§ **Excerpt**:
####
Do the NVidia samples do a sufficient job in terms of detecting errors in Kernel launches? If not, can you point me to an example please?

One way to check for errors in kernel launches is to call this macro after every kernel launch:

// Macro to catch CUDA errors in kernel launches
#define CHECK_LAUNCH_ERROR()                                          \
do {                                                                  \
    /* Check synchronous errors, i.e. pre-launch */                   \
    cudaError_t err = cudaGetLastError();                             \
    if (cudaSuccess != err) {                                         \
        fprintf (stderr, "Cuda error in file '%s' in line %i : %s.\n",\
                 __FILE__, __LINE__, cudaGetErrorString(err) );       \
        exit(EXIT_FAILURE);                                           \
    }                                                                 \
    /* Check asynchronous errors, i.e. kernel failed (ULF) */         \
    err = cudaDeviceSynchronize();                                    \
    if (cudaSuccess != err) {                                         \
        fprintf (stderr, "Cuda error in file '%s' in line %i : %s.\n",\
                 __FILE__, __LINE__, cudaGetErrorString( err) );      \
        exit(EXIT_FAILURE);                                           \
    }                                                                 \
} while (0)
####
§ **Information supplied**:

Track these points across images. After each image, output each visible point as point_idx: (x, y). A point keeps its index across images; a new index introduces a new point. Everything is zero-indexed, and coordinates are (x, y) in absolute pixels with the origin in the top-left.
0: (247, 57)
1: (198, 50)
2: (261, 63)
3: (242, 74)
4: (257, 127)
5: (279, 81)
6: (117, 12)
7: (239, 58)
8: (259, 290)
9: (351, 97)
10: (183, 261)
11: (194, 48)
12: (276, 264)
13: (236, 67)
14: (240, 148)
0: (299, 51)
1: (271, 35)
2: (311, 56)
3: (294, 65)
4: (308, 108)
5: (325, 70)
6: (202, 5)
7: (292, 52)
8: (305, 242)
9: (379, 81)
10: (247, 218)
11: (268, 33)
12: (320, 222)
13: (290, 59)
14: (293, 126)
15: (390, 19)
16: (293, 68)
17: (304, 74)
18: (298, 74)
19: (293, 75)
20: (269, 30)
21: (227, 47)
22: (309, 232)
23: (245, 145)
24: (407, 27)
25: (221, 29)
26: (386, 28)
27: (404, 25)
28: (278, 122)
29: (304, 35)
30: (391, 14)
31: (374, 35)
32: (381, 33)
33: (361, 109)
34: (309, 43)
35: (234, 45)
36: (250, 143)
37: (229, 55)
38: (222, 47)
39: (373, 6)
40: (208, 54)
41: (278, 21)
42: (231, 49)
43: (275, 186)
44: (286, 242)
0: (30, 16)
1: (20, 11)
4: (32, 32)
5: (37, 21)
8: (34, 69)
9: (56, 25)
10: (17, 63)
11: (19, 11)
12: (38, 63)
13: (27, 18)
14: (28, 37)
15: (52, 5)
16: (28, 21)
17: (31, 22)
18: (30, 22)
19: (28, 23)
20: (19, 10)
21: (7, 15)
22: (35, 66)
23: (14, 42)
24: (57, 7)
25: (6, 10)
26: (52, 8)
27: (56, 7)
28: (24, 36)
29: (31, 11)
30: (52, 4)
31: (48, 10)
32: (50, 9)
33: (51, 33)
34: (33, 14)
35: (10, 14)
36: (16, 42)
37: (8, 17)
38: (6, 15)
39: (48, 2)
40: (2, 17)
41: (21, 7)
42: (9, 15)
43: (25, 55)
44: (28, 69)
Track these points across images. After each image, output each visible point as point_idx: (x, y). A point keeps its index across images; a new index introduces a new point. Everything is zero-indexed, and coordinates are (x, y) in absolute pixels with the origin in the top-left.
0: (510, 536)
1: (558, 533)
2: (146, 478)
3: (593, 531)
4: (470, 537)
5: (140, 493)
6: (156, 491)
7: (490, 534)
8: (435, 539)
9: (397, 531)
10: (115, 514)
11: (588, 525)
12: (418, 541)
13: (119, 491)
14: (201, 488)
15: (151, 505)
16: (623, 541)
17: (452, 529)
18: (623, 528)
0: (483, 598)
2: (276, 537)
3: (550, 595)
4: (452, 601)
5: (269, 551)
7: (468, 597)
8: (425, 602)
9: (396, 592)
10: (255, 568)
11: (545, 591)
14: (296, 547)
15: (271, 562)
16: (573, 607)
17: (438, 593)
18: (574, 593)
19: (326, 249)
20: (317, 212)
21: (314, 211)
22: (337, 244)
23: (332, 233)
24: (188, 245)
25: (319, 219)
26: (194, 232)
####
§ **Complete the following**:
1. Copy the entries again character for character, starting at their first line and ending at the line containing "3: (242, 74)".
2. Carry on the forum thread about checking CUDA kernel launches for errors from the point where it stops.
The entries have no connection to the forum thread about CUDA kernel launch errors.

§ **Your responses**:
1.
Track these points across images. After each image, output each visible point as point_idx: (x, y). A point keeps its index across images; a new index introduces a new point. Everything is zero-indexed, and coordinates are (x, y) in absolute pixels with the origin in the top-left.
0: (247, 57)
1: (198, 50)
2: (261, 63)
3: (242, 74)

2.
If you are doing proper CUDA error checking on a call to cudaMemGetInfo, and you are getting 0 back for total memory, that is just bizarre, unexplainable. At that point if I were trying to investigate, I would want a complete repro case. A full code that demonstrates the problem, stripped down to a minimum level, but still complete, along with what GPU you are running on, what OS, what CUDA version, and the compile command.

This should be completely unaffected by whether you are doing proper CUDA error checking around any particular kernel call.

I have a Quadro P2000 here (Win7, CUDA 8) on which I could run a minimal self-contained reproducer.

Ok
I have a Quadro P2000 (Win10, CUDA 9.2). I will do some more testing over the weekend and see if I can get a working self-contained reproducer.

Thank you both for your help.